提示文

==========

例 | PukiWiki記法 | Markdown記法 |
---|---|---|
リンク | [[文字列:http://~]] |
[リンク名](URL) |
見出し | *** h3 |
###␣h3 |
番号なしリスト | -リスト --リスト |
-␣リスト ␣␣- リスト ( + や* でもよい) |
強調 | ''強調'' (一重引用符2つ) |
**強調** |
斜体 | '''強調''' (一重引用符3つ) |
*強調* |
注: “␣”はスペースを意味します。
特にPukiWikiを書く頻度が下がると、更新のたびに書き方をググって思い出すこともしばしばです。
PukiWikiを含む従来のWikiではドキュメントを比較的自由に構成できるので、ともすると長大な目次、長大な本文ができあがってしまいます。こうなってしまうと後から分割するのも面倒ですし、本文以外に目次もメンテナンスしなければいけません。
PukiWikiを含む従来のWiki記法(残念ながらWikipediaのMediaWiki記法も含め)は、なまじレイアウトをある程度コントロールできるために記法が複雑になり、気をつけて書かないとレイアウトが崩れることがあります。
GitHubやGitLabで標準採用されたこともあり、近年はMarkdown記法が急速に定着しつつあります。
Rails開発者も、rails new
した後真っ先にREADME.rdocをREADME.mdに変更することが普通になりつつあります。
Markdownの最もありがたい点は「レイアウトを意識しなくてよい」ところだと思います。
Markdownはドキュメント作成に特化して記法を大胆に絞り込んだことで、ずっと覚えやすくなっています。そしてレイアウトについてはMarkdownでは原則扱わず、CSSやHTMLタグの直接記述に任せるという潔さが成功の一因だったと感じています。
Markdown記法で属性を扱うのはあまり簡単ではありませんが、無理して属性を追加するより、属性を追加しなくて済むようCSSや運用でカバーするのがよいと思います。
以上のような理由から、PukiWikiの後継となるドキュメントリポジトリ・コラボレーションサービスを検討しました。
BPSのエンジニアであればGitLabでのMarkdown記法が定着しているので、新しい記法を覚えずに済むのは大きなメリットです。PukiWikiは登場してから長いので、PukiWiki記法を知らない人も増えています。
こうした要件は組織によって異なりますが、BPSの場合はドキュメントの生産性向上や、検索/共有などの円滑化といった「目に見える」効果を期待しています。料金も重要な要素です。
BPSの場合、通常業務になるべく負荷をかけずに導入できるサービス/アプリが求められます。
当然ながら、データ喪失回避のためのサポートは重要です。また、今後サービスを移行することになった場合のインポート/エクスポートも保険のために必要です。
(更新しました) ドキュメントの公開範囲をある程度自由にコントロールできる機能が求められます。案件にかかわっていないメンバーに見せないようにする機能や、有料ユーザー以外のユーザーに一時的に共有する機能は欲しいところです。

==========

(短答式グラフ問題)
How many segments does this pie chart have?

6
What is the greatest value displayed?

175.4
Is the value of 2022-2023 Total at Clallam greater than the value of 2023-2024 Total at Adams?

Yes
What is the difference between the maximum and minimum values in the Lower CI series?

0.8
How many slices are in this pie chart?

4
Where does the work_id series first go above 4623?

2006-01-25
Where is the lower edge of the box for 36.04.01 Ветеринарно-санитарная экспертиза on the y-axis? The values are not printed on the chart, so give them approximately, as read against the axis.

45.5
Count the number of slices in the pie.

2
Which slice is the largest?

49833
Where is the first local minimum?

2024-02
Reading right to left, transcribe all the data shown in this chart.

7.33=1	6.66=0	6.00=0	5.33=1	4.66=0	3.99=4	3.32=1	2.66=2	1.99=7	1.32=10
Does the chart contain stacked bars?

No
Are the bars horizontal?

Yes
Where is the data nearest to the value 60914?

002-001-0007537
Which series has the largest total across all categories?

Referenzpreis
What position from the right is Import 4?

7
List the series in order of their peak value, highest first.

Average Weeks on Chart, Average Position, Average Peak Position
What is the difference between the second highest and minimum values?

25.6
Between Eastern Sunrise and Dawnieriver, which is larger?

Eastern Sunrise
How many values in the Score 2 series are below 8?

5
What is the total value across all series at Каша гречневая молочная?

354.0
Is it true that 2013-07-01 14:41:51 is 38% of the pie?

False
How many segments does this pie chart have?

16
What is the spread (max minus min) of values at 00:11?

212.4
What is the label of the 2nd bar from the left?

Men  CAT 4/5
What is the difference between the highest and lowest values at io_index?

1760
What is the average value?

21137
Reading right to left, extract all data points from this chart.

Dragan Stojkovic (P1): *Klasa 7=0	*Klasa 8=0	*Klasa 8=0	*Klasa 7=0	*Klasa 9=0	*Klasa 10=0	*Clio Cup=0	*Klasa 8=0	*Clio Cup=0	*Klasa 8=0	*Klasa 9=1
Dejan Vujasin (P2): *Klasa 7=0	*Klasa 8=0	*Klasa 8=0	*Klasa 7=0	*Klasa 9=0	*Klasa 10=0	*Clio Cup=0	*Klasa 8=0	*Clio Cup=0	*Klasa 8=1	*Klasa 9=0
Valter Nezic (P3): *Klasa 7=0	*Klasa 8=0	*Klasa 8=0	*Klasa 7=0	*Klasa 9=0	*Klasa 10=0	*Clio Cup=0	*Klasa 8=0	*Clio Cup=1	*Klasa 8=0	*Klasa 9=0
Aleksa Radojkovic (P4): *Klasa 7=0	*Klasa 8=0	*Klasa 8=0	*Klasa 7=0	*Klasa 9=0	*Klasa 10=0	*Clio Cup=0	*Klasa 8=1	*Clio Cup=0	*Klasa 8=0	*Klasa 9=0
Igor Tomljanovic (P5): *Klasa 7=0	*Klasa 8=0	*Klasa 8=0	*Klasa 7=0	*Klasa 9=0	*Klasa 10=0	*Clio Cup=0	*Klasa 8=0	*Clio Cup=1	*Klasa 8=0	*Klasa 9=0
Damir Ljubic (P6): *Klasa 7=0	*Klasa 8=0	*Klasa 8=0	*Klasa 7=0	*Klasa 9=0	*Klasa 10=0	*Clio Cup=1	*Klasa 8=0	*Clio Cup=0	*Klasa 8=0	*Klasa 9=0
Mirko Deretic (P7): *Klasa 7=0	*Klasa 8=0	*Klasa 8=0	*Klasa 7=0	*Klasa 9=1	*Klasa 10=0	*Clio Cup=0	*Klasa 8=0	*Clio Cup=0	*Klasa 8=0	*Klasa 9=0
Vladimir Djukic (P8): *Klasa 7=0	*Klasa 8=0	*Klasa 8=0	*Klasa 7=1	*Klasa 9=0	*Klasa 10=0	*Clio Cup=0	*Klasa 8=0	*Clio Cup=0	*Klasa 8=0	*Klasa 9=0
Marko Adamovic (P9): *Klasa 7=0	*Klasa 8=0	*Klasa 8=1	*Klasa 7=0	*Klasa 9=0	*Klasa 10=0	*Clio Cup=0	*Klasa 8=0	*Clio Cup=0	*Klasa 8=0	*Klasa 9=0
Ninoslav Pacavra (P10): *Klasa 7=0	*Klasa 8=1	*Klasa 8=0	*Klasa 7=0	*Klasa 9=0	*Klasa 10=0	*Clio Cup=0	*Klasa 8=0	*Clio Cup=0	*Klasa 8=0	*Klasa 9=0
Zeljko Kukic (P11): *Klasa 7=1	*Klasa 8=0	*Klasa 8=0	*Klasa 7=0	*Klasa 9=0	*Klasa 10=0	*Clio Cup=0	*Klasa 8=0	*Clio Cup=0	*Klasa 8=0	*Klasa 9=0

==========

課題一覧
A. 次の記述 (i)～(iii) がそれぞれ提示文の内容と一致するかどうかを「はい」または「いいえ」で答え、判断の根拠となる提示文の語句をそのまま引用してください。(i) GitHubやGitLabで標準採用されたことが、Markdown記法の定着の背景として挙げられている。(ii) Markdownでは、レイアウトを原則として記法自体で指定する。(iii) PukiWiki記法を知らない人は減っている。
B. 提示文によれば、PukiWikiを含む従来のWiki記法が複雑になるのはなぜですか。1～3文で説明してください。

課題の解答
A.
(i) はい:「GitHubやGitLabで標準採用されたこともあり、近年はMarkdown記法が急速に定着しつつあります。」
(ii) いいえ:「レイアウトについてはMarkdownでは原則扱わず、CSSやHTMLタグの直接記述に任せる」
(iii) いいえ:「PukiWiki記法を知らない人も増えています」

B. 従来のWiki記法では、なまじレイアウトをある程度コントロールできるため、記法が複雑になります。その結果、気をつけて書かないとレイアウトが崩れることがあります。